INSTRUCTIONS TO FOLLOW: Transcribe the data underneath exactly. No images belong in your version.

____ SOURCE MATERIAL

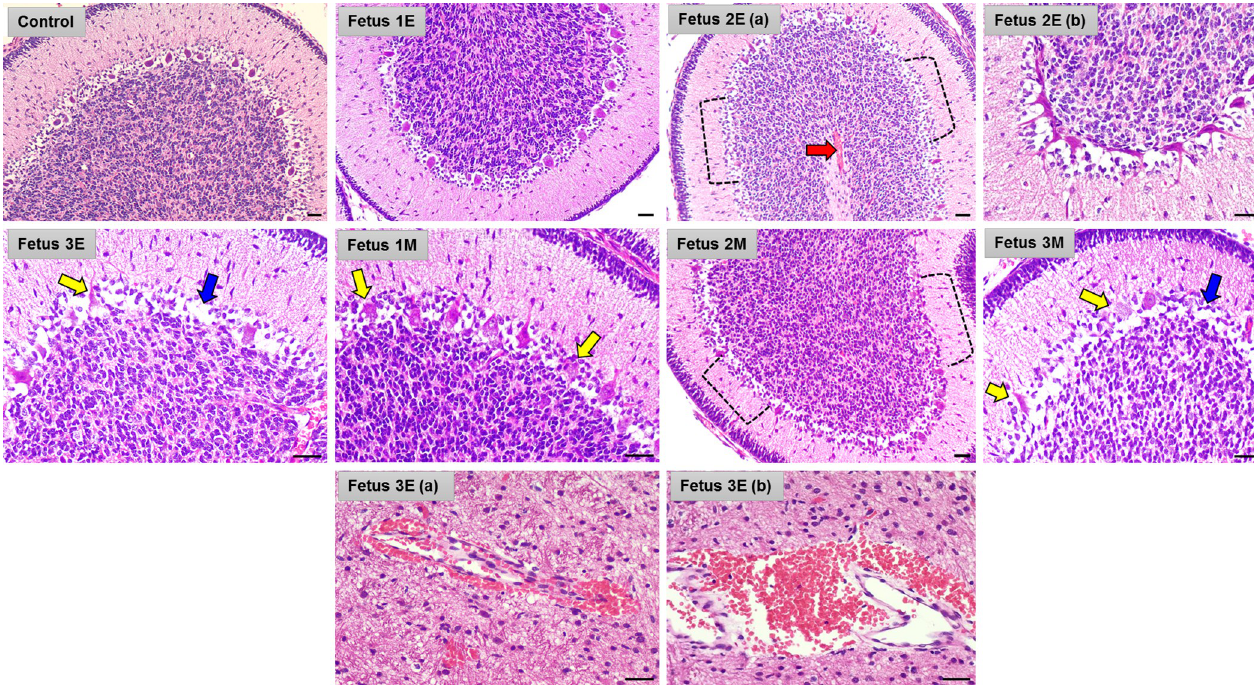
Fig 6. ZIKV inoculation results in structural cerebellar damage in early and mid-gestation infected fetal brain compared to the control. Representative images from H&E staining of control, early ( Fetus 1E, 2E, 3E ) and mid-gestation ( Fetus 1M, 2M, 3M ) cerebellum showing damaged and abnormal Purkinje cells in the ganglionic layer as marked by the yellow arrows whereas the blue arrows mark empty areas lacking Purkinje cells. The red arrow marks focal hemorrhage in the white matter of Fetus 2E cerebellum. In Fetus 2E (a) and Fetus 2M, the black dotted brackets highlight large areas in the ganglionic layer of the cerebellum lacking Purkinje cells. Fetus 3E (a and b) show large hemorrhagic areas in the cerebellar white matter. (Scale bar = 100 μ m).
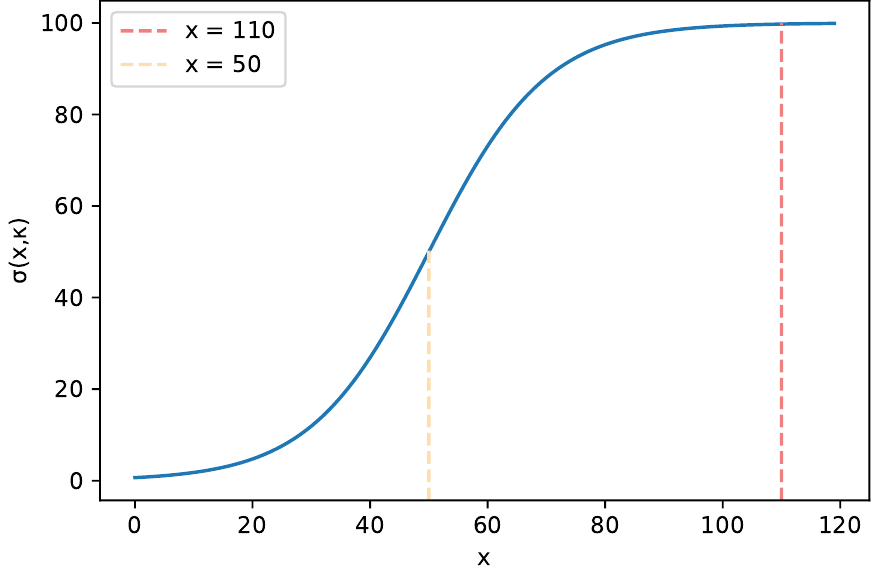
Figure 2. Plot of the σ function for κ = 100. The function returns high penalties for values x that are close to or beyond the maximum sensitivity specified by κ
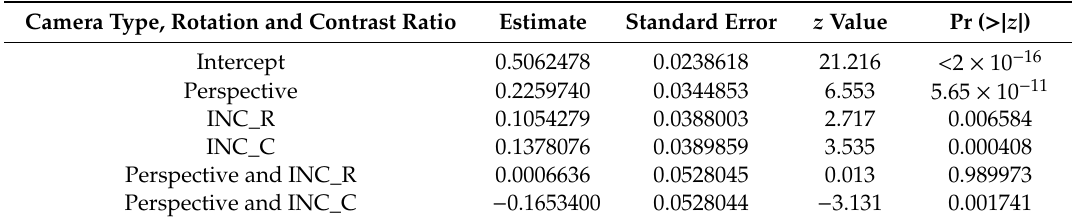
Table 30. Logistic regression analysis results of the additive model using variables camera type, rotation and the contrast ratio and allowing interactions of two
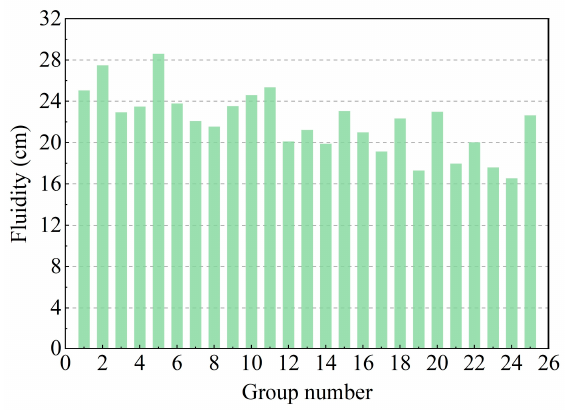
Figure 9. Test results of fluidity.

________

ANSWER AREA:
Fig 6. ZIKV inoculation results in structural cerebellar damage in early and mid-gestation infected fetal brain compared to the control. Representative images from H&E staining of control, early ( Fetus 1E, 2E, 3E ) and mid-gestation ( Fetus 1M, 2M, 3M ) cerebellum showing damaged and abnormal Purkinje cells in the ganglionic layer as marked by the yellow arrows whereas the blue arrows mark empty areas lacking Purkinje cells. The red arrow marks focal hemorrhage in the white matter of Fetus 2E cerebellum. In Fetus 2E (a) and Fetus 2M, the black dotted brackets highlight large areas in the ganglionic layer of the cerebellum lacking Purkinje cells. Fetus 3E (a and b) show large hemorrhagic areas in the cerebellar white matter. (Scale bar = 100 μ m).
Figure 2. Plot of the σ function for κ = 100. The function returns high penalties for values x that are close to or beyond the maximum sensitivity specified by κ
Table 30. Logistic regression analysis results of the additive model using variables camera type, rotation and the contrast ratio and allowing interactions of two
Figure 9. Test results of fluidity.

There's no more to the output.